*** Opening Data under study ***

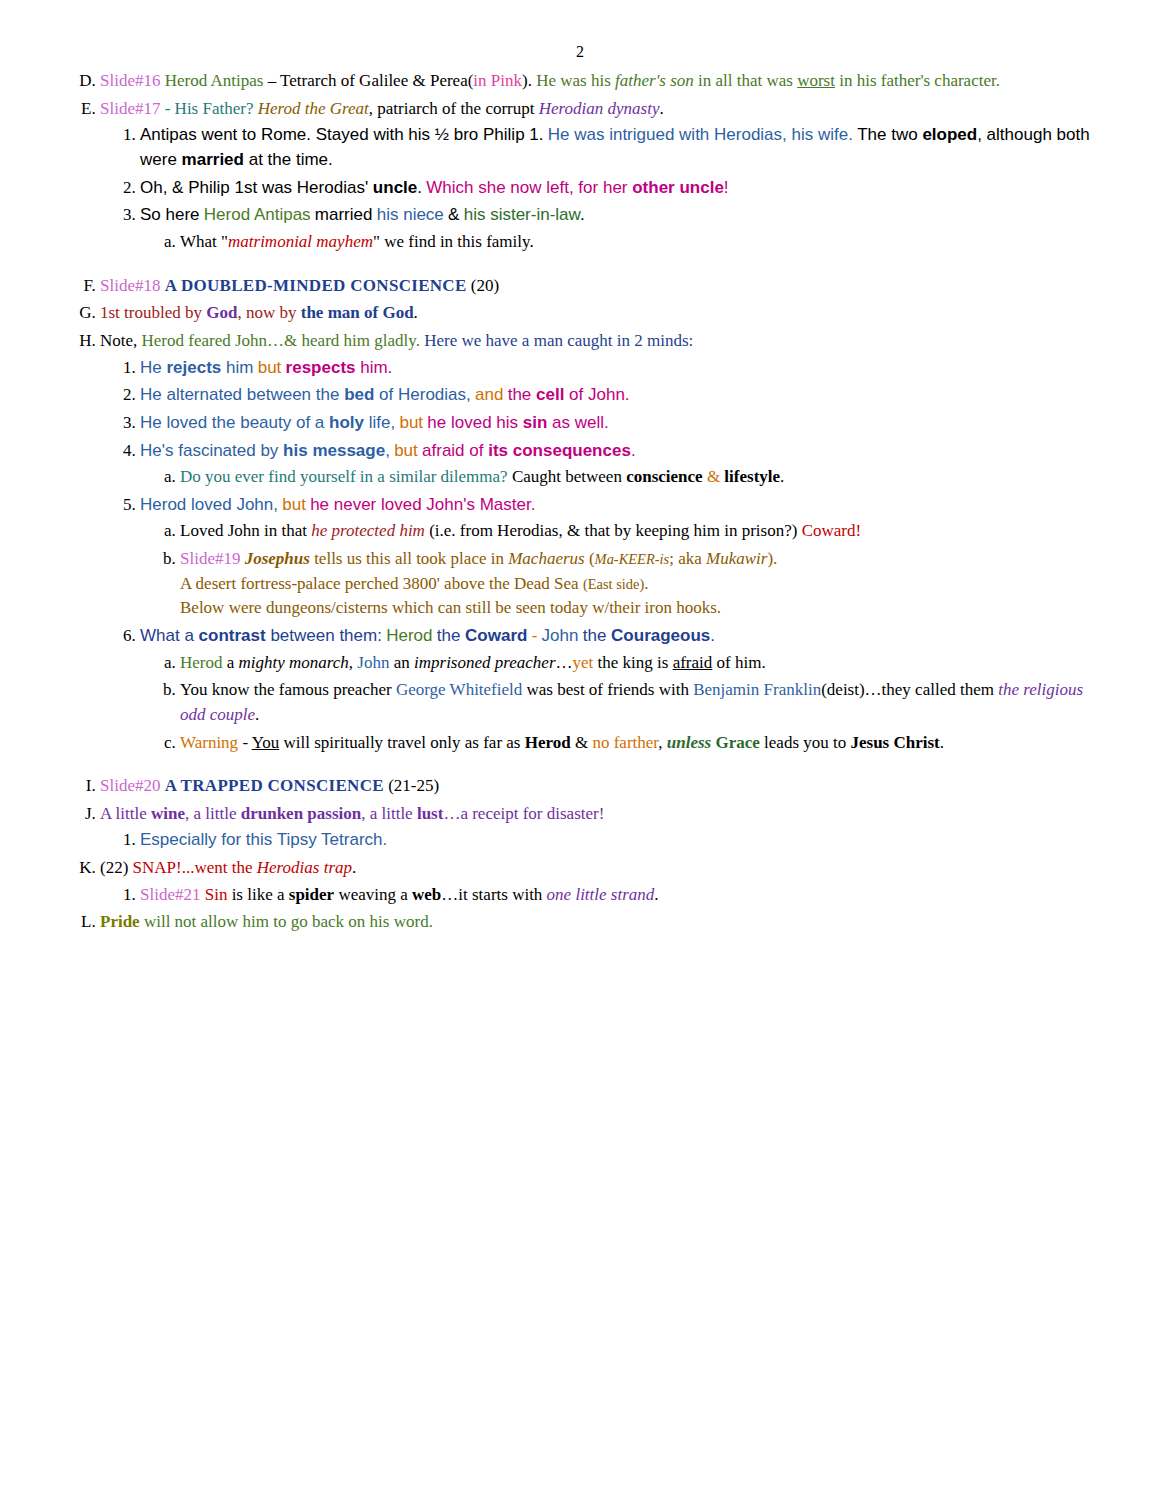2
Slide#16 Herod Antipas – Tetrarch of Galilee & Perea(in Pink). He was his father's son in all that was worst in his father's character.
Slide#17 - His Father? Herod the Great, patriarch of the corrupt Herodian dynasty.
Antipas went to Rome. Stayed with his ½ bro Philip 1. He was intrigued with Herodias, his wife. The two eloped, although both were married at the time.
Oh, & Philip 1st was Herodias' uncle. Which she now left, for her other uncle!
So here Herod Antipas married his niece & his sister-in-law.
What "matrimonial mayhem" we find in this family.
Slide#18 A DOUBLED-MINDED CONSCIENCE (20)
1st troubled by God, now by the man of God.
Note, Herod feared John…& heard him gladly. Here we have a man caught in 2 minds:
He rejects him but respects him.
He alternated between the bed of Herodias, and the cell of John.
He loved the beauty of a holy life, but he loved his sin as well.
He's fascinated by his message, but afraid of its consequences.
Do you ever find yourself in a similar dilemma? Caught between conscience & lifestyle.
Herod loved John, but he never loved John's Master.
Loved John in that he protected him (i.e. from Herodias, & that by keeping him in prison?) Coward!
Slide#19 Josephus tells us this all took place in Machaerus (Ma-KEER-is; aka Mukawir).
A desert fortress-palace perched 3800' above the Dead Sea (East side).
Below were dungeons/cisterns which can still be seen today w/their iron hooks.
What a contrast between them: Herod the Coward - John the Courageous.
Herod a mighty monarch, John an imprisoned preacher…yet the king is afraid of him.
You know the famous preacher George Whitefield was best of friends with Benjamin Franklin(deist)…they called them the religious odd couple.
Warning - You will spiritually travel only as far as Herod & no farther, unless Grace leads you to Jesus Christ.
Slide#20 A TRAPPED CONSCIENCE (21-25)
A little wine, a little drunken passion, a little lust…a receipt for disaster!
Especially for this Tipsy Tetrarch.
(22) SNAP!...went the Herodias trap.
Slide#21 Sin is like a spider weaving a web…it starts with one little strand.
Pride will not allow him to go back on his word.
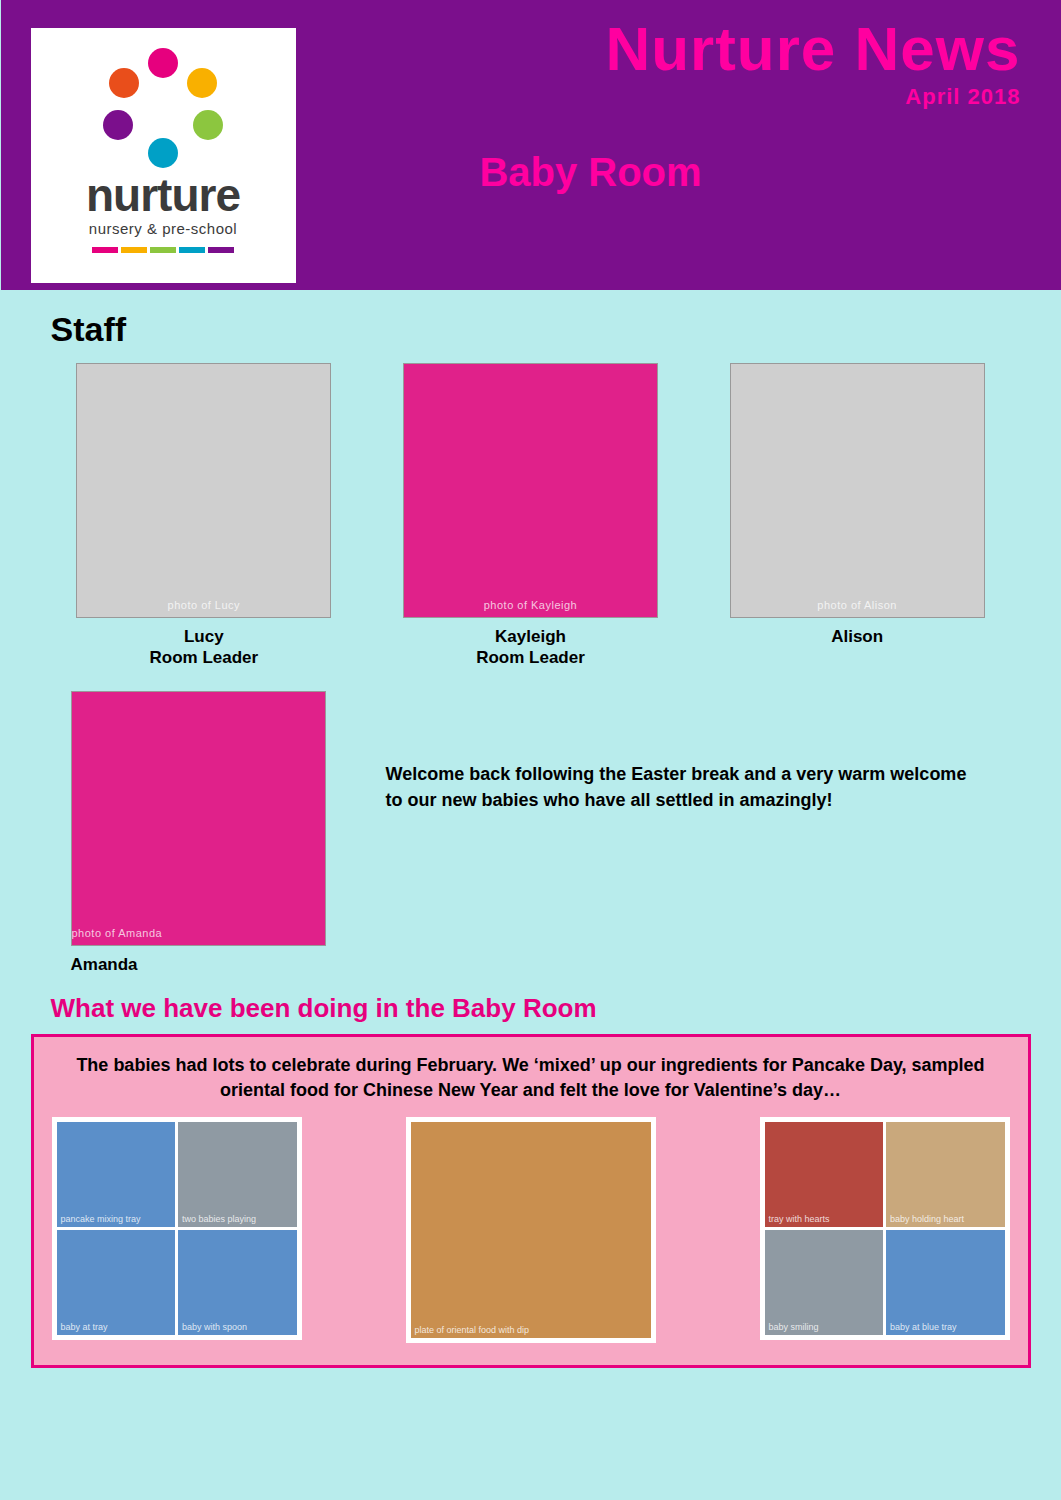nurture
nursery & pre-school
Nurture News
April 2018
Baby Room
Staff
photo of Lucy
Lucy
Room Leader
photo of Kayleigh
Kayleigh
Room Leader
photo of Alison
Alison
photo of Amanda
Amanda
Welcome back following the Easter break and a very warm welcome to our new babies who have all settled in amazingly!
What we have been doing in the Baby Room
The babies had lots to celebrate during February. We ‘mixed’ up our ingredients for Pancake Day, sampled oriental food for Chinese New Year and felt the love for Valentine’s day…
pancake mixing tray
two babies playing
baby at tray
baby with spoon
plate of oriental food with dip
tray with hearts
baby holding heart
baby smiling
baby at blue tray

*** Closing Data under study ***

= Problem statement =
When you transcribe these entries, keep every word exact and drop the pictures.

= Result of this task =
2
Slide#16 Herod Antipas – Tetrarch of Galilee & Perea(in Pink). He was his father's son in all that was worst in his father's character.
Slide#17 - His Father? Herod the Great, patriarch of the corrupt Herodian dynasty.
Antipas went to Rome. Stayed with his ½ bro Philip 1. He was intrigued with Herodias, his wife. The two eloped, although both were married at the time.
Oh, & Philip 1st was Herodias' uncle. Which she now left, for her other uncle!
So here Herod Antipas married his niece & his sister-in-law.
What "matrimonial mayhem" we find in this family.
Slide#18 A DOUBLED-MINDED CONSCIENCE (20)
1st troubled by God, now by the man of God.
Note, Herod feared John…& heard him gladly. Here we have a man caught in 2 minds:
He rejects him but respects him.
He alternated between the bed of Herodias, and the cell of John.
He loved the beauty of a holy life, but he loved his sin as well.
He's fascinated by his message, but afraid of its consequences.
Do you ever find yourself in a similar dilemma? Caught between conscience & lifestyle.
Herod loved John, but he never loved John's Master.
Loved John in that he protected him (i.e. from Herodias, & that by keeping him in prison?) Coward!
Slide#19 Josephus tells us this all took place in Machaerus (Ma-KEER-is; aka Mukawir).
A desert fortress-palace perched 3800' above the Dead Sea (East side).
Below were dungeons/cisterns which can still be seen today w/their iron hooks.
What a contrast between them: Herod the Coward - John the Courageous.
Herod a mighty monarch, John an imprisoned preacher…yet the king is afraid of him.
You know the famous preacher George Whitefield was best of friends with Benjamin Franklin(deist)…they called them the religious odd couple.
Warning - You will spiritually travel only as far as Herod & no farther, unless Grace leads you to Jesus Christ.
Slide#20 A TRAPPED CONSCIENCE (21-25)
A little wine, a little drunken passion, a little lust…a receipt for disaster!
Especially for this Tipsy Tetrarch.
(22) SNAP!...went the Herodias trap.
Slide#21 Sin is like a spider weaving a web…it starts with one little strand.
Pride will not allow him to go back on his word.
nurture
nursery & pre-school
Nurture News
April 2018
Baby Room
Staff
photo of Lucy
Lucy
Room Leader
photo of Kayleigh
Kayleigh
Room Leader
photo of Alison
Alison
photo of Amanda
Amanda
Welcome back following the Easter break and a very warm welcome to our new babies who have all settled in amazingly!
What we have been doing in the Baby Room
The babies had lots to celebrate during February. We ‘mixed’ up our ingredients for Pancake Day, sampled oriental food for Chinese New Year and felt the love for Valentine’s day…
pancake mixing tray
two babies playing
baby at tray
baby with spoon
plate of oriental food with dip
tray with hearts
baby holding heart
baby smiling
baby at blue tray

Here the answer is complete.